4. I’m importing a large data set stored in a different database technology, where it had a partitioning policy defined. Should I use the same partition keys in Kusto?
Not necessarily. By default, tables in Kusto are partitioned according to the time at which data is ingested. In the majority of use cases, there is no need to change that, unlike in other technologies, in which data partitioning is necessary in many cases, to reach better performance.
The specific scenarios in which data partitioning in Kusto should be considered are detailed above.
5. Is there a way for me to see the percentage of partitioned records across all tables in my database?
Yes. You may use the following command:
.show database DATABASE_NAME extents partitioning statistics
6. Using .show commands
, I’m seeing that commands of kind ExtentsPartition
are taking long to complete and are consuming a very high amount of memory and CPU. Is there something I can do to improve the runtime of each command?
This could be a result of too many records / too much data in the source extents being processed as part of a single command. The default targets (5M records / 5GB of original size) may be too high in certain cases, e.g. very wide tables (100s of columns).

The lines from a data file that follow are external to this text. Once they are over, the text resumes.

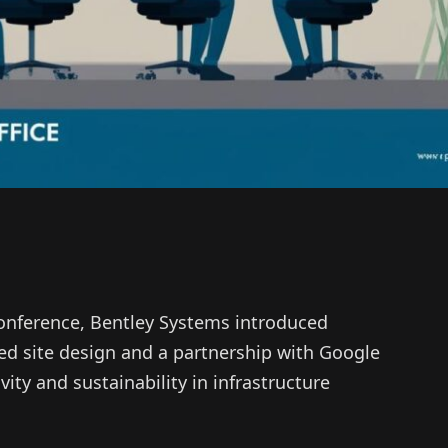
 conference, Bentley Systems introduced
ted site design and a partnership with Google
ty and sustainability in infrastructure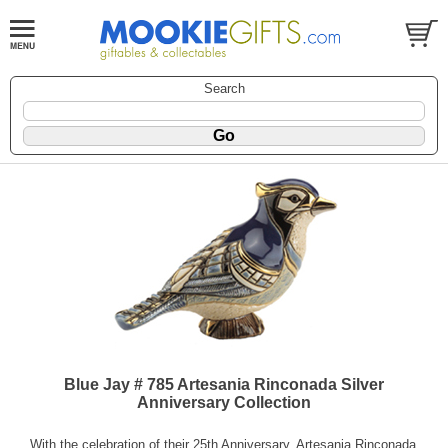
Search
Blue Jay # 785 Artesania Rinconada Silver
Anniversary Collection
With the celebration of their 25th Anniversary, Artesania Rinconada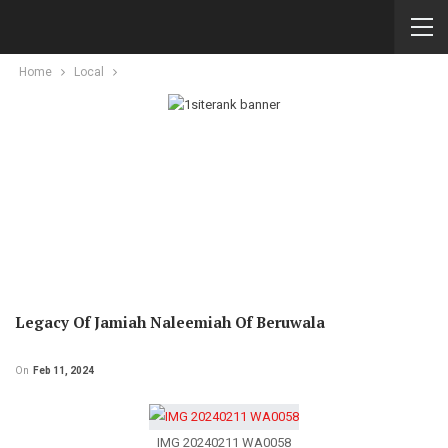
Home
Local
Legacy Of Jamiah Naleemiah Of Beruwala
On
Feb 11, 2024
IMG 20240211 WA0058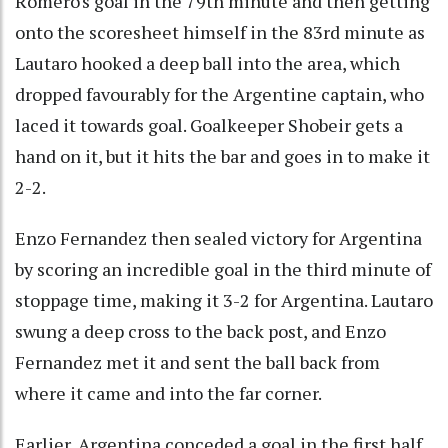
Romero's goal in the 79th minute and then getting
onto the scoresheet himself in the 83rd minute as
Lautaro hooked a deep ball into the area, which
dropped favourably for the Argentine captain, who
laced it towards goal. Goalkeeper Shobeir gets a
hand on it, but it hits the bar and goes in to make it
2-2.
Enzo Fernandez then sealed victory for Argentina
by scoring an incredible goal in the third minute of
stoppage time, making it 3-2 for Argentina. Lautaro
swung a deep cross to the back post, and Enzo
Fernandez met it and sent the ball back from
where it came and into the far corner.
Earlier, Argentina conceded a goal in the first half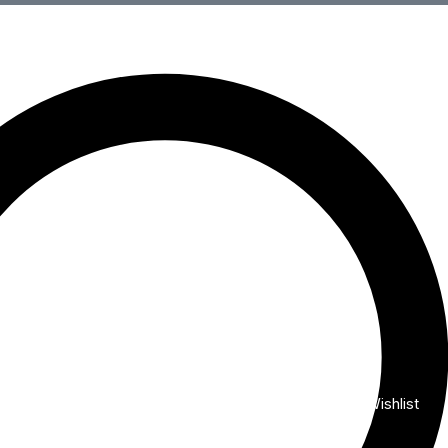
Wishlist
My Account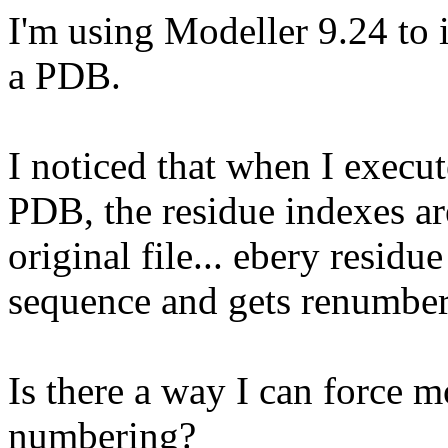
I'm using Modeller 9.24 to 
a PDB.
I noticed that when I execu
PDB, the residue indexes ar
original file... ebery residue
sequence and gets renumbere
Is there a way I can force mo
numbering?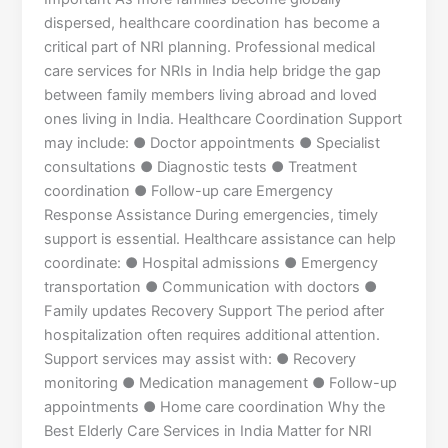
dispersed, healthcare coordination has become a
critical part of NRI planning. Professional medical
care services for NRIs in India help bridge the gap
between family members living abroad and loved
ones living in India. Healthcare Coordination Support
may include: ● Doctor appointments ● Specialist
consultations ● Diagnostic tests ● Treatment
coordination ● Follow-up care Emergency
Response Assistance During emergencies, timely
support is essential. Healthcare assistance can help
coordinate: ● Hospital admissions ● Emergency
transportation ● Communication with doctors ●
Family updates Recovery Support The period after
hospitalization often requires additional attention.
Support services may assist with: ● Recovery
monitoring ● Medication management ● Follow-up
appointments ● Home care coordination Why the
Best Elderly Care Services in India Matter for NRI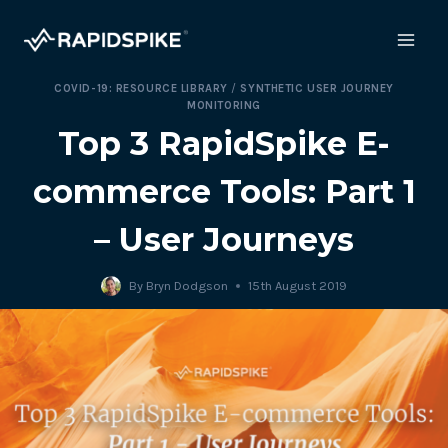
Skip
to
content
COVID-19: RESOURCE LIBRARY
/
SYNTHETIC USER JOURNEY
MONITORING
Top 3 RapidSpike E-
commerce Tools: Part 1
– User Journeys
By
Bryn Dodgson
15th August 2019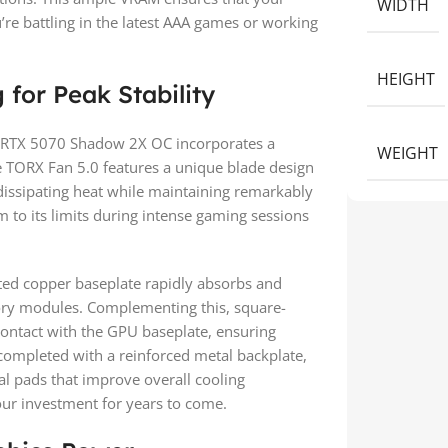
WIDTH
e battling in the latest AAA games or working
HEIGHT
for Peak Stability
e RTX 5070 Shadow 2X OC incorporates a
WEIGHT
e TORX Fan 5.0 features a unique blade design
y dissipating heat while maintaining remarkably
 to its limits during intense gaming sessions
ted copper baseplate rapidly absorbs and
ry modules. Complementing this, square-
contact with the GPU baseplate, ensuring
s completed with a reinforced metal backplate,
al pads that improve overall cooling
our investment for years to come.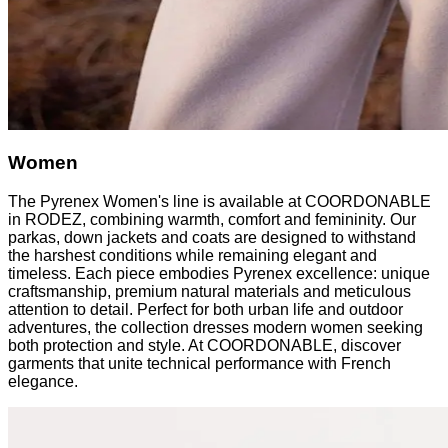
Women
The Pyrenex Women's line is available at COORDONABLE
in RODEZ, combining warmth, comfort and femininity. Our
parkas, down jackets and coats are designed to withstand
the harshest conditions while remaining elegant and
timeless. Each piece embodies Pyrenex excellence: unique
craftsmanship, premium natural materials and meticulous
attention to detail. Perfect for both urban life and outdoor
adventures, the collection dresses modern women seeking
both protection and style. At COORDONABLE, discover
garments that unite technical performance with French
elegance.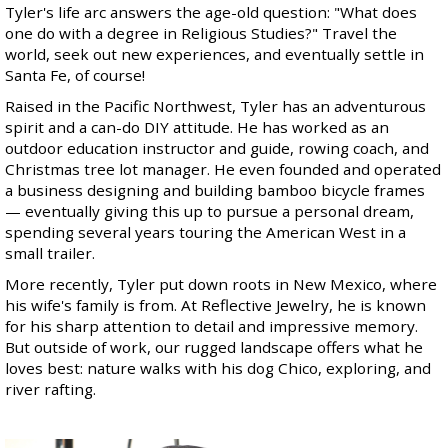
Tyler's life arc answers the age-old question: "What does
one do with a degree in Religious Studies?" Travel the
world, seek out new experiences, and eventually settle in
Santa Fe, of course!
Raised in the Pacific Northwest, Tyler has an adventurous
spirit and a can-do DIY attitude. He has worked as an
outdoor education instructor and guide, rowing coach, and
Christmas tree lot manager. He even founded and operated
a business designing and building bamboo bicycle frames
— eventually giving this up to pursue a personal dream,
spending several years touring the American West in a
small trailer.
More recently, Tyler put down roots in New Mexico, where
his wife's family is from. At Reflective Jewelry, he is known
for his sharp attention to detail and impressive memory.
But outside of work, our rugged landscape offers what he
loves best: nature walks with his dog Chico, exploring, and
river rafting.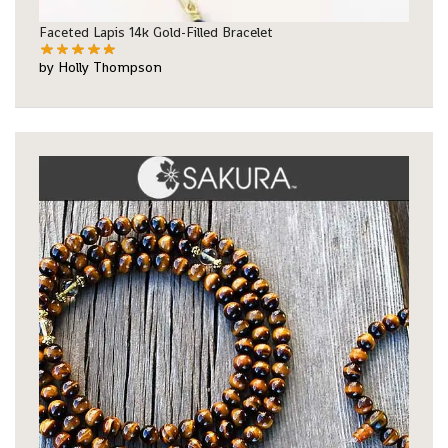
Faceted Lapis 14k Gold-Filled Bracelet
by Holly Thompson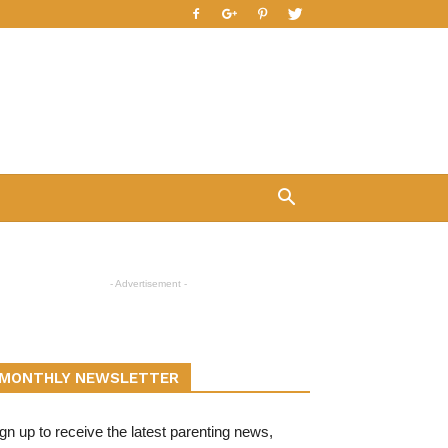
- Advertisement -
MONTHLY NEWSLETTER
gn up to receive the latest parenting news,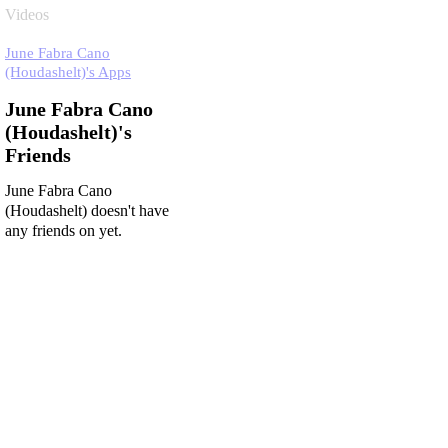
Videos
June Fabra Cano
(Houdashelt)'s Apps
June Fabra Cano
(Houdashelt)'s
Friends
June Fabra Cano
(Houdashelt) doesn't have
any friends on yet.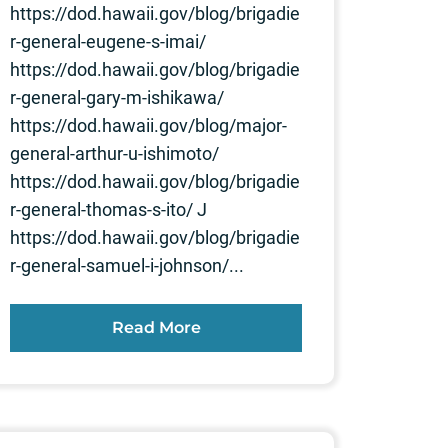
https://dod.hawaii.gov/blog/brigadie
r-general-eugene-s-imai/
https://dod.hawaii.gov/blog/brigadie
r-general-gary-m-ishikawa/
https://dod.hawaii.gov/blog/major-
general-arthur-u-ishimoto/
https://dod.hawaii.gov/blog/brigadie
r-general-thomas-s-ito/ J
https://dod.hawaii.gov/blog/brigadie
r-general-samuel-i-johnson/...
Read More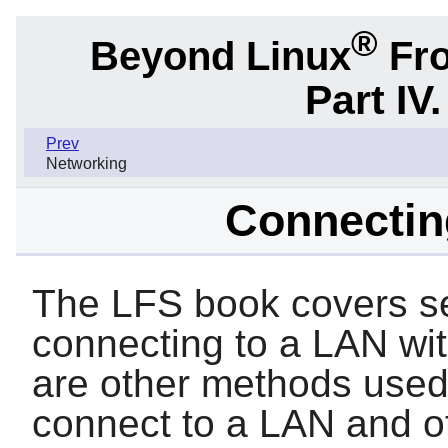
®
Beyond Linux
Fro
Part IV
Prev
Networking
Connectin
The LFS book covers se
connecting to a LAN wit
are other methods used
connect to a LAN and o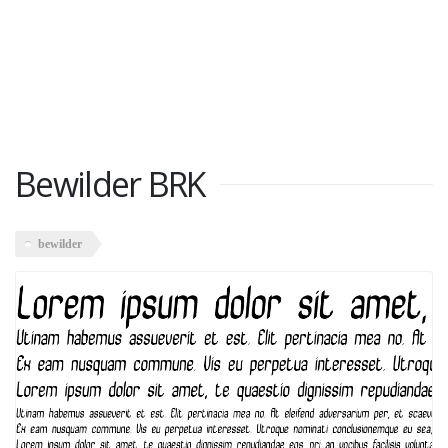
Bewilder BRK
bewilder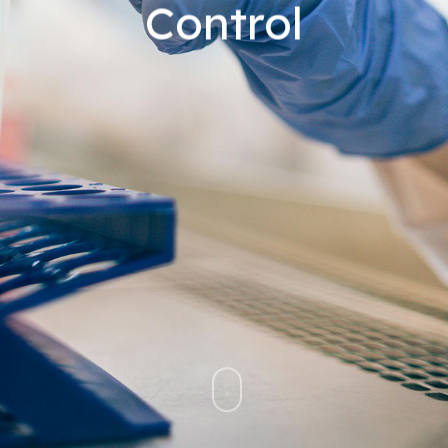
Control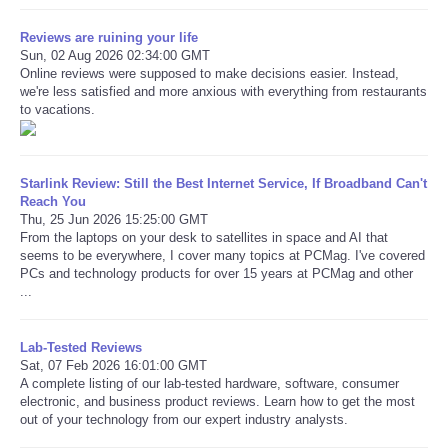
Reviews are ruining your life
Sun, 02 Aug 2026 02:34:00 GMT
Online reviews were supposed to make decisions easier. Instead,
we're less satisfied and more anxious with everything from restaurants
to vacations.
Starlink Review: Still the Best Internet Service, If Broadband Can't
Reach You
Thu, 25 Jun 2026 15:25:00 GMT
From the laptops on your desk to satellites in space and AI that
seems to be everywhere, I cover many topics at PCMag. I've covered
PCs and technology products for over 15 years at PCMag and other
...
Lab-Tested Reviews
Sat, 07 Feb 2026 16:01:00 GMT
A complete listing of our lab-tested hardware, software, consumer
electronic, and business product reviews. Learn how to get the most
out of your technology from our expert industry analysts.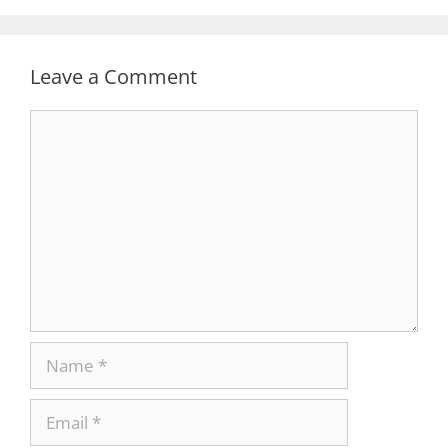
Leave a Comment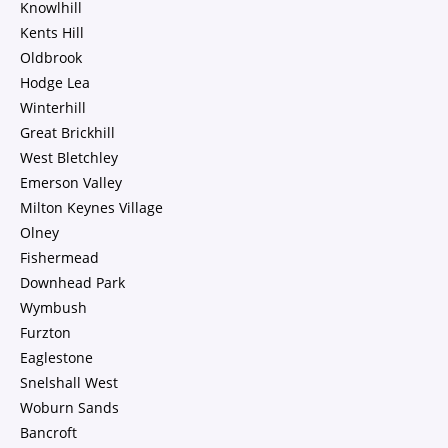
Knowlhill
Kents Hill
Oldbrook
Hodge Lea
Winterhill
Great Brickhill
West Bletchley
Emerson Valley
Milton Keynes Village
Olney
Fishermead
Downhead Park
Wymbush
Furzton
Eaglestone
Snelshall West
Woburn Sands
Bancroft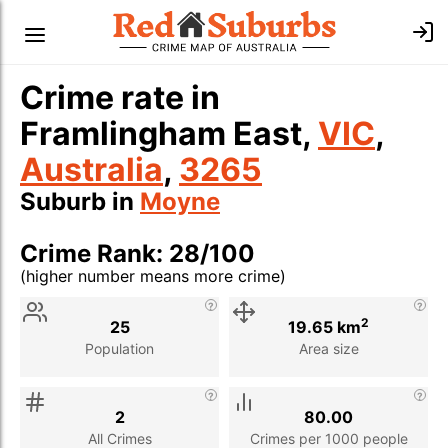
Crime rate in
Framlingham East,
VIC
,
Australia
,
3265
Suburb in
Moyne
Crime Rank: 28/100
(higher number means more crime)
Stat
Value
Description
2
25
19.65 km
Population
Area size
2
80.00
All Crimes
Crimes per 1000 people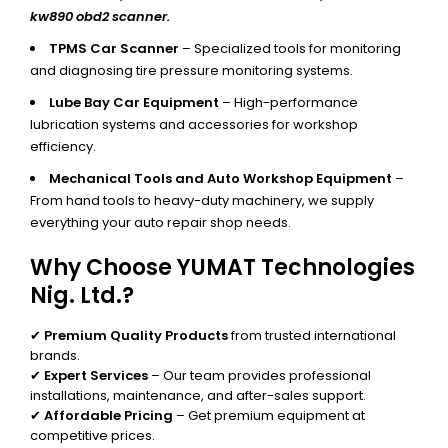
kw890 obd2 scanner.
TPMS Car Scanner
– Specialized tools for monitoring
and diagnosing tire pressure monitoring systems.
Lube Bay Car Equipment
– High-performance
lubrication systems and accessories for workshop
efficiency.
Mechanical Tools and Auto Workshop Equipment
–
From hand tools to heavy-duty machinery, we supply
everything your auto repair shop needs.
Why Choose YUMAT Technologies
Nig. Ltd.?
✔
Premium Quality Products
from trusted international
brands.
✔
Expert Services
– Our team provides professional
installations, maintenance, and after-sales support.
✔
Affordable Pricing
– Get premium equipment at
competitive prices.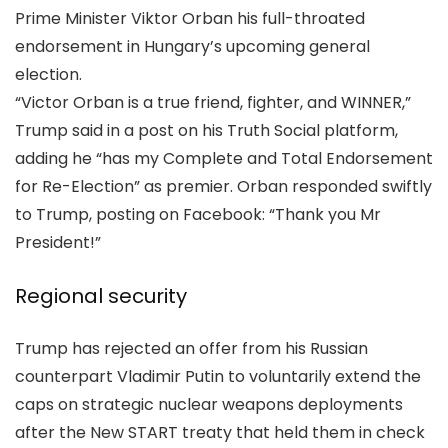
Prime Minister Viktor Orban his full-throated
endorsement in Hungary’s upcoming general
election.
“Victor Orban is a true friend, fighter, and WINNER,”
Trump said in a post on his Truth Social platform,
adding he “has my Complete and Total Endorsement
for Re-Election” as premier. Orban responded swiftly
to Trump, posting on Facebook: “Thank you Mr
President!”
Regional security
Trump has rejected an offer from his Russian
counterpart Vladimir Putin to voluntarily extend the
caps on strategic nuclear weapons deployments
after the New START treaty that held them in check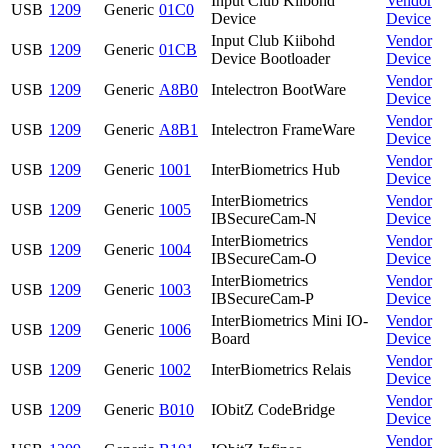
Input Club Kiibohd
Vendor
USB
1209
Generic
01C0
Device
Device
Input Club Kiibohd
Vendor
USB
1209
Generic
01CB
Device Bootloader
Device
Vendor
USB
1209
Generic
A8B0
Intelectron BootWare
Device
Vendor
USB
1209
Generic
A8B1
Intelectron FrameWare
Device
Vendor
USB
1209
Generic
1001
InterBiometrics Hub
Device
InterBiometrics
Vendor
USB
1209
Generic
1005
IBSecureCam-N
Device
InterBiometrics
Vendor
USB
1209
Generic
1004
IBSecureCam-O
Device
InterBiometrics
Vendor
USB
1209
Generic
1003
IBSecureCam-P
Device
InterBiometrics Mini IO-
Vendor
USB
1209
Generic
1006
Board
Device
Vendor
USB
1209
Generic
1002
InterBiometrics Relais
Device
Vendor
USB
1209
Generic
B010
IObitZ CodeBridge
Device
Vendor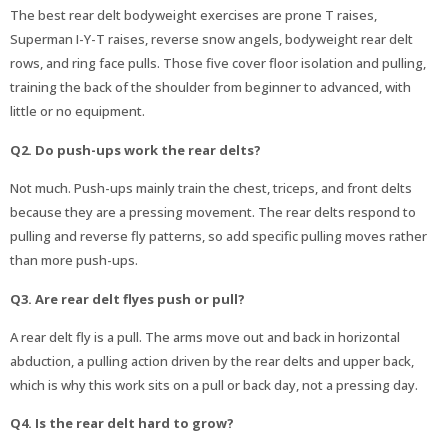
The best rear delt bodyweight exercises are prone T raises,
Superman I-Y-T raises, reverse snow angels, bodyweight rear delt
rows, and ring face pulls. Those five cover floor isolation and pulling,
training the back of the shoulder from beginner to advanced, with
little or no equipment.
Q2. Do push-ups work the rear delts?
Not much. Push-ups mainly train the chest, triceps, and front delts
because they are a pressing movement. The rear delts respond to
pulling and reverse fly patterns, so add specific pulling moves rather
than more push-ups.
Q3. Are rear delt flyes push or pull?
A rear delt fly is a pull. The arms move out and back in horizontal
abduction, a pulling action driven by the rear delts and upper back,
which is why this work sits on a pull or back day, not a pressing day.
Q4. Is the rear delt hard to grow?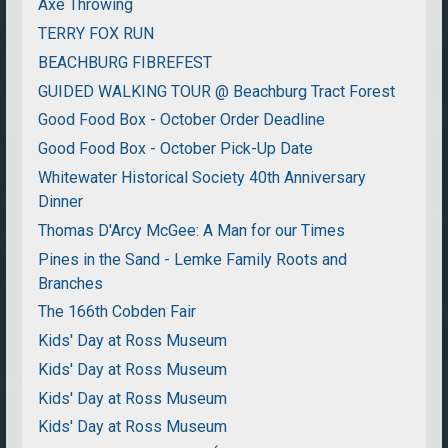
Axe Throwing
TERRY FOX RUN
BEACHBURG FIBREFEST
GUIDED WALKING TOUR @ Beachburg Tract Forest
Good Food Box - October Order Deadline
Good Food Box - October Pick-Up Date
Whitewater Historical Society 40th Anniversary
Dinner
Thomas D'Arcy McGee: A Man for our Times
Pines in the Sand - Lemke Family Roots and
Branches
The 166th Cobden Fair
Kids' Day at Ross Museum
Kids' Day at Ross Museum
Kids' Day at Ross Museum
Kids' Day at Ross Museum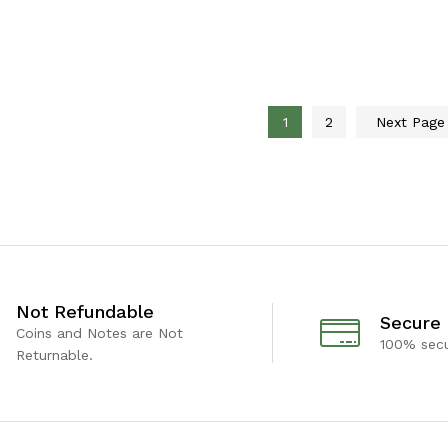
1
2
Next Pag
Not Refundable
Secure
Coins and Notes are Not
100% sec
Returnable.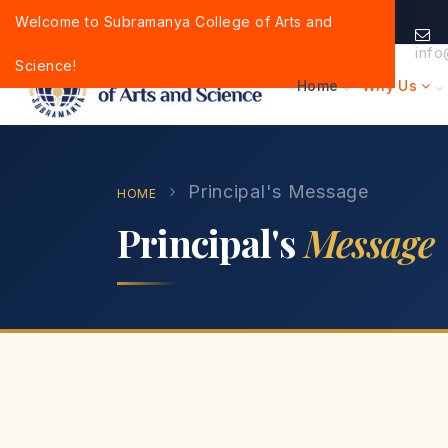
Welcome to Subramanya College of Arts and
info
Science!
Home
Why Us
›
Principal's Message
HOME
Principal's
Message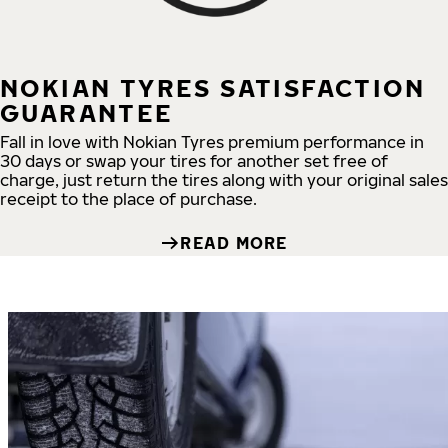
NOKIAN TYRES SATISFACTION
GUARANTEE
Fall in love with Nokian Tyres premium performance in
30 days or swap your tires for another set free of
charge, just return the tires along with your original sales
receipt to the place of purchase.
READ MORE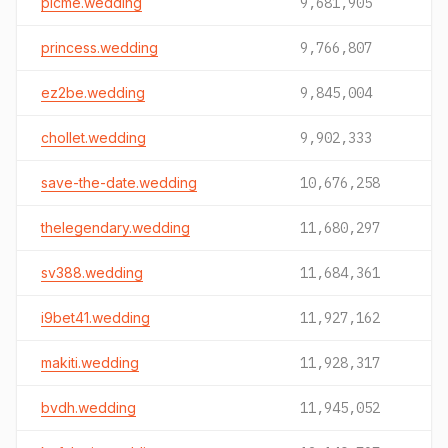
picme.wedding
9,681,905
princess.wedding
9,766,807
ez2be.wedding
9,845,004
chollet.wedding
9,902,333
save-the-date.wedding
10,676,258
thelegendary.wedding
11,680,297
sv388.wedding
11,684,361
i9bet41.wedding
11,927,162
makiti.wedding
11,928,317
bvdh.wedding
11,945,052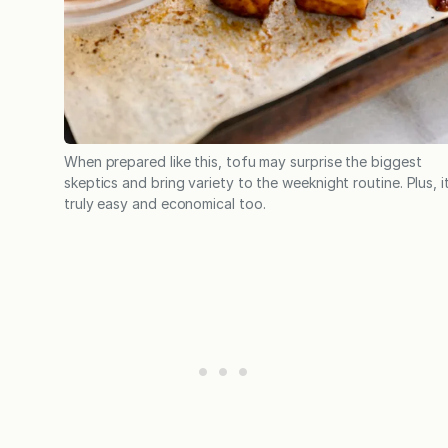
When prepared like this, tofu may surprise the biggest
skeptics and bring variety to the weeknight routine. Plus, it
truly easy and economical too.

In such cases, you can set lower limits for the following properties in the data partitioning policy: MaxRowCountPerOperation
, MaxOriginalSizePerOperation
(documentation).
Furthermore - for a hash partition key, decreasing the value set for MaxPartitionCount
could help reduce the overhead of the partitioning process, though at some cost to the benefits at query runtime. The same goes for the Range
of a uniform range datetime partition key.